Tight end Jimmy Graham and strong safety Kam Chancellor are two such players. John Clayton’s most recent columns have delved into their respective situations. He thinks the Seahawks would be foolish to part ways with Graham and his $10 million cap charge for 2017 and that Seattle may want to let Chancellor play out the final year of his deal at $8.125 million instead of giving him an extension.
Wide receiver Jermaine Kearse is another player that fits into that category, albeit at a lower pay grade.
He’s one year into a three-year, $13.5 million contract and is scheduled to count $4.033 million against Seattle’s salary cap next season. That’s by no means an exorbitant amount for a No. 2 receiver. In fact, that 2017 cap charge ranks 37th among NFL wide receivers, according to contract data from the website Spotrac.com.
Then again, Kearse’s down season in 2016 raises the question of whether or not he is/will be a No. 2 receiver for the Seahawks going forward. His production dipped across the board from his career year in 2015, with his receptions dropping from 49 to 41, his yards from 685 to 511 and his touchdowns from five to one. And his targets went up considerably, from 68 to 90, which means Kearse, for whatever reason, produced less last season despite more opportunities.
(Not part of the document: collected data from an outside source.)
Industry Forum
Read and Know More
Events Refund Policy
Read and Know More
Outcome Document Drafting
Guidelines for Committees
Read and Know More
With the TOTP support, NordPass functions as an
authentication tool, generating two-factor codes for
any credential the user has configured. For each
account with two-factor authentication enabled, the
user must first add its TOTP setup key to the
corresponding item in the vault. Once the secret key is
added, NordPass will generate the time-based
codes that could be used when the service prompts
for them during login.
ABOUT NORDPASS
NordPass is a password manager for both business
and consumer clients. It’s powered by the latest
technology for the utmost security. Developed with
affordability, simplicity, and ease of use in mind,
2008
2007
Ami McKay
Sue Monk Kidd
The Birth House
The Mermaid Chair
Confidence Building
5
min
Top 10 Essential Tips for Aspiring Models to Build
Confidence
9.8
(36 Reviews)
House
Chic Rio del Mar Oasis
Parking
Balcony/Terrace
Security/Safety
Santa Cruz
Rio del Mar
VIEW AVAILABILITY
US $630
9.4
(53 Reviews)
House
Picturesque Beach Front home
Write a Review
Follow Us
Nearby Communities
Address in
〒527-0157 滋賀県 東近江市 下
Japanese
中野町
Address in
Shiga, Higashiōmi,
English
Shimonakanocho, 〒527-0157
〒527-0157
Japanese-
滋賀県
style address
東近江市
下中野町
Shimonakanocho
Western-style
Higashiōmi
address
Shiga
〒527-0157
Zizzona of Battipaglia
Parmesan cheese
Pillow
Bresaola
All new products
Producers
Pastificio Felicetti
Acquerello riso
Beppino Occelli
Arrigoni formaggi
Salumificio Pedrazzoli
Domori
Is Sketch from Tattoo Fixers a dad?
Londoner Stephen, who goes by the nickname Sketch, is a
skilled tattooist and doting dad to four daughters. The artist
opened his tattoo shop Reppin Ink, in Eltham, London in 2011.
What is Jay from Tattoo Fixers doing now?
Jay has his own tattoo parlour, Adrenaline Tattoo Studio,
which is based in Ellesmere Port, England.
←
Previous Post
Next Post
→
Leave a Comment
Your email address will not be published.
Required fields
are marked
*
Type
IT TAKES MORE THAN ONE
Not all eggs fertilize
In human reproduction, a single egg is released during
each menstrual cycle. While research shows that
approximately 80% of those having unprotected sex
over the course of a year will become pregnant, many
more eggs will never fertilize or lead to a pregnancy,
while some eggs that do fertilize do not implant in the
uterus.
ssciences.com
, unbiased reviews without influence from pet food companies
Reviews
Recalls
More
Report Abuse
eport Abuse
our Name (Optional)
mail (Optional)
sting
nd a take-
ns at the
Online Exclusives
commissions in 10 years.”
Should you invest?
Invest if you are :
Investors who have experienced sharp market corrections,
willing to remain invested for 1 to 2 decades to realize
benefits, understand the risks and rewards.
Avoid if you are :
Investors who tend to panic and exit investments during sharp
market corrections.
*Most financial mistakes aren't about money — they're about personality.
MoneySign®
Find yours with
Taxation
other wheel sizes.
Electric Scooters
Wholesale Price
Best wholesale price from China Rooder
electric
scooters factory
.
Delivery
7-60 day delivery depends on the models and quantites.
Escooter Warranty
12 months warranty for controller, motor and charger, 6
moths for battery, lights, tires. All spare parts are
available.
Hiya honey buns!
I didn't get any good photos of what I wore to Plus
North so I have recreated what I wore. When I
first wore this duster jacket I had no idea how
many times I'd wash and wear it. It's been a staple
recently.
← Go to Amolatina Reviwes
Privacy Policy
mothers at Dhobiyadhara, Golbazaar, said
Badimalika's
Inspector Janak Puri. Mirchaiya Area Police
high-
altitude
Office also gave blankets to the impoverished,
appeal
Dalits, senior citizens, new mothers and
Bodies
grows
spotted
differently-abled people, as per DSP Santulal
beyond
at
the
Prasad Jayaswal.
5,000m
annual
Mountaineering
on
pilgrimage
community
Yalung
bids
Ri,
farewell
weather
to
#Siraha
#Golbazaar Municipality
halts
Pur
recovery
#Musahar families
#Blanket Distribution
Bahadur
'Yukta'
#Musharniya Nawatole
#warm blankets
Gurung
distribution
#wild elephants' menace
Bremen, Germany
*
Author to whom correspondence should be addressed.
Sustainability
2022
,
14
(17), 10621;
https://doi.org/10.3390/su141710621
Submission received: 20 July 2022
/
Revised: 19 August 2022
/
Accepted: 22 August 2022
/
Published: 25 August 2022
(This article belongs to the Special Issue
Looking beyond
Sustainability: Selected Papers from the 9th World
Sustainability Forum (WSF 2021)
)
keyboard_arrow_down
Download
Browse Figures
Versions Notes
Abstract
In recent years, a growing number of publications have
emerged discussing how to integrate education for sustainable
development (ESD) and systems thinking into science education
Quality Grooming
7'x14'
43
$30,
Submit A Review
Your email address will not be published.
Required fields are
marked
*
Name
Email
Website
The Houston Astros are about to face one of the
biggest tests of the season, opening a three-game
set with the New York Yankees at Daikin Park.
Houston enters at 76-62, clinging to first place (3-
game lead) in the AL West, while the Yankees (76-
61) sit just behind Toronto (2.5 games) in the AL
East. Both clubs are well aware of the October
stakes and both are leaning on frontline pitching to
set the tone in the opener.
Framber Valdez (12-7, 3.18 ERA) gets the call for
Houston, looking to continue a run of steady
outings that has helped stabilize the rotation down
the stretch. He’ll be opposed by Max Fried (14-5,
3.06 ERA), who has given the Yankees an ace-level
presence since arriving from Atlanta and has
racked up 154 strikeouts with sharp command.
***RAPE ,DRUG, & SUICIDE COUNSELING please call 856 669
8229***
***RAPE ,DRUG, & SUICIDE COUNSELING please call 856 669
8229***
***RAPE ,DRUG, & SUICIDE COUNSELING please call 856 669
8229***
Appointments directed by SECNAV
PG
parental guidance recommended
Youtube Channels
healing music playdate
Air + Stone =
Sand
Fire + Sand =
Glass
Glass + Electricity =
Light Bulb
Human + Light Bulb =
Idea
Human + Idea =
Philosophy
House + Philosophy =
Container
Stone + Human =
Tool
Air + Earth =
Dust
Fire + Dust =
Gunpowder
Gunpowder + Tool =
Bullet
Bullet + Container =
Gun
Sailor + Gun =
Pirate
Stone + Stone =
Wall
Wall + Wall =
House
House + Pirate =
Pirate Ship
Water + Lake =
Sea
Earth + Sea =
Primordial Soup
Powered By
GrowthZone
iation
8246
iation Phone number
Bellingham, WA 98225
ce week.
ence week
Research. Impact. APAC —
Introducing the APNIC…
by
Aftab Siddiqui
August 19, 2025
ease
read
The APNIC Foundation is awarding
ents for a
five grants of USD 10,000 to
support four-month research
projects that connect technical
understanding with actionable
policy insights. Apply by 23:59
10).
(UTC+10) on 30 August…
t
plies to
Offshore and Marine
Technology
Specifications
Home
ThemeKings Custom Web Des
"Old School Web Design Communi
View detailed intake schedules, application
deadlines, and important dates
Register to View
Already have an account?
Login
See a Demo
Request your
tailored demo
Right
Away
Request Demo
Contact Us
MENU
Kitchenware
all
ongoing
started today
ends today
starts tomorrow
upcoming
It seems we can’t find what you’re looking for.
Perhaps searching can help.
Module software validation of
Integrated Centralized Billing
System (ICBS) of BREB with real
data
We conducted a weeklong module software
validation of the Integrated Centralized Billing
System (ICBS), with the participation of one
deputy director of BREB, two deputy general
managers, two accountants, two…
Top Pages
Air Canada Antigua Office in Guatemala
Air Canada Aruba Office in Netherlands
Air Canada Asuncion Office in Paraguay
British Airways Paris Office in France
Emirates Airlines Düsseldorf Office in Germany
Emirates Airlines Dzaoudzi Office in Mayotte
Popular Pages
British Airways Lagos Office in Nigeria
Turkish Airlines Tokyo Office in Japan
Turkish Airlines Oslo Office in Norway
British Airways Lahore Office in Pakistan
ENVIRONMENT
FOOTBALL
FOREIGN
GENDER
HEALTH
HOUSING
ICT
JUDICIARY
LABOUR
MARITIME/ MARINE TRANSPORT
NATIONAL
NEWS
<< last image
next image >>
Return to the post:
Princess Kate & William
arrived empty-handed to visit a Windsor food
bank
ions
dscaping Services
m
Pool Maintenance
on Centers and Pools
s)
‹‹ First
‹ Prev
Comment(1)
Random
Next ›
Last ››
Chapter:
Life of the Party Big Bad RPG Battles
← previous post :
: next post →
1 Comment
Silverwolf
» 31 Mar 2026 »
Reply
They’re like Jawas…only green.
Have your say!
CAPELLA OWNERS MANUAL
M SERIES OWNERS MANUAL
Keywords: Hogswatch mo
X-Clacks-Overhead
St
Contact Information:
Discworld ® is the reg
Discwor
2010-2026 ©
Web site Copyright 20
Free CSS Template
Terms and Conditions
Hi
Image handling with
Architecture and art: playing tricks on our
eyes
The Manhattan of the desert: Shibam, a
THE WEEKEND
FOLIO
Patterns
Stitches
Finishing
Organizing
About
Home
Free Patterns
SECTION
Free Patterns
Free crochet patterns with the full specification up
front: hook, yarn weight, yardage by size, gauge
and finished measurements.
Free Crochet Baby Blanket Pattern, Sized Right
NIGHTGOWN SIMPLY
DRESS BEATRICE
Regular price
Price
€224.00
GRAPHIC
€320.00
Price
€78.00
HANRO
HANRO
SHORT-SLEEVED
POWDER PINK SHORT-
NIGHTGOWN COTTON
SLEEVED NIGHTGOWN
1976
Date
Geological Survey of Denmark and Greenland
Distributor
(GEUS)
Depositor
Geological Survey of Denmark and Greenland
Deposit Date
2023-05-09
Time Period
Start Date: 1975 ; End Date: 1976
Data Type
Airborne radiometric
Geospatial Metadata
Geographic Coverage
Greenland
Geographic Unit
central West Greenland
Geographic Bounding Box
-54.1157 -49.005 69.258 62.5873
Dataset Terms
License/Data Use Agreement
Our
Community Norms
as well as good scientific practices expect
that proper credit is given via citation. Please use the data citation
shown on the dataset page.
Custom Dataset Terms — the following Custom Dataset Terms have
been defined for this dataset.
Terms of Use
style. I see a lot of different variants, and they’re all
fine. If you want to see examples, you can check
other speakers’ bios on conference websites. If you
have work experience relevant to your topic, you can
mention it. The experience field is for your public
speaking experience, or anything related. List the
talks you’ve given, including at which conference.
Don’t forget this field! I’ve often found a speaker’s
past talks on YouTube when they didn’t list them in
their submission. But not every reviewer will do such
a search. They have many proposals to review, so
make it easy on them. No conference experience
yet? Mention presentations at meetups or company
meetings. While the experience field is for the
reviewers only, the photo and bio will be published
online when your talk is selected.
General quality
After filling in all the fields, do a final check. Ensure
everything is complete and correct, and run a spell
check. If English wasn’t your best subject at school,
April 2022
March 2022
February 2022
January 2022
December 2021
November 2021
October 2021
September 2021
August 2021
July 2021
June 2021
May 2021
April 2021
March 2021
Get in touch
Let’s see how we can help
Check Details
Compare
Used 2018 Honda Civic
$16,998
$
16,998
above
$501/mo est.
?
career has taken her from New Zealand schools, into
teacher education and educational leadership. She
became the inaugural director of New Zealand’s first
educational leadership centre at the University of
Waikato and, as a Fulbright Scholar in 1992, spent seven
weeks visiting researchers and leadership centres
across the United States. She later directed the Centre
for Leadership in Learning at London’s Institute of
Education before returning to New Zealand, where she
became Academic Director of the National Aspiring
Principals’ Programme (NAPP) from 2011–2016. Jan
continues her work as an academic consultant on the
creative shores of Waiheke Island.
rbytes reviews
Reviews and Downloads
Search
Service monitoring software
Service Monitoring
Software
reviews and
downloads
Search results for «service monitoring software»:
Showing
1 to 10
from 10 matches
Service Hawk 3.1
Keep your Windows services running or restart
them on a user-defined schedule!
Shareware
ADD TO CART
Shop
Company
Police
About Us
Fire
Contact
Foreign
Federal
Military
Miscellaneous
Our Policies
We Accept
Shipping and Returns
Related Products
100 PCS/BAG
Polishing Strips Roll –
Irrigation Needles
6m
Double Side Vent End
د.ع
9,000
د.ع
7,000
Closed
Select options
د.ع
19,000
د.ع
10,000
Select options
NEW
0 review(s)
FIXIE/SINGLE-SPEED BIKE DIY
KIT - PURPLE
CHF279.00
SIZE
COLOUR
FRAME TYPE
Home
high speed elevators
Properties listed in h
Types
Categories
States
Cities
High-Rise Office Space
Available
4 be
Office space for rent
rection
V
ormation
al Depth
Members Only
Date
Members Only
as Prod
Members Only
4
He was also flagged six times for offensive pass interference.
That led to Kearse being supplanted in the starting lineup late in the year before reclaiming the No. 2 spot when Tyler Lockett broke his leg.
And so a common assumption has been that the Seahawks will move on from Kearse this offseason, but it’s not that simple. The financial benefit may not be great enough to warrant it.
The Seahawks could save at most $2.2 million against the 2017 cap by releasing him. They would have to do so either after June 1 or with what’s called a post-June 1 designation, which would defer to next offseason half of the $3.67 million in dead money from his signing bonus. Otherwise, the entire balance of that remaining bonus proration would count against the 2017 cap if the Seahawks were to release him, and they’d only save $367,000.
So one possibility is that the Seahawks wait to make a decision. They could evaluate their receiver corps after free agency and the draft, let Kearse compete for a spot in training camp and take the $2.2 million in savings if they decide to cut him.
Or they could keep him. That may actually make the most sense.
For one thing, his $4.033 million cap charge, while high for a sub-No. 2 receiver, isn’t prohibitive. Nor is the $2.2 million that Seattle could save by releasing him all that substantial for a team whose salary cap is in relatively good shape.
The other part of the equation is Seattle’s receiver corps, which, as it stands now, could at the very least still use Kearse and may end up needing him. Lockett will be coming off a broken leg, and while coach Pete Carroll has said he should be ready by the start of next season, there are never any guarantees with injuries that serious. As great as Paul Richardson looked late in the season, he’s had trouble staying healthy. Tanner McEvoy showed potential while playing sparingly as a rookie, but he and the other options behind Doug Baldwin – Kasen Williams and Kenny Lawler, to name two – are young and unproven.
Seems like the Seahawks could have some use for Kearse, even if it’s no longer in a starting role. He still has the trust of quarterback Russell Wilson, he’s a willing and able blocker, he can play special teams and, for what it’s worth, he’s made some of the biggest catches in franchise history.
I could see it going either way, but my guess is that Seattle gives Kearse another shot and hopes for a bounce-back season. It could make the most sense given the financial particulars and the state of Seattle’s receiver corps.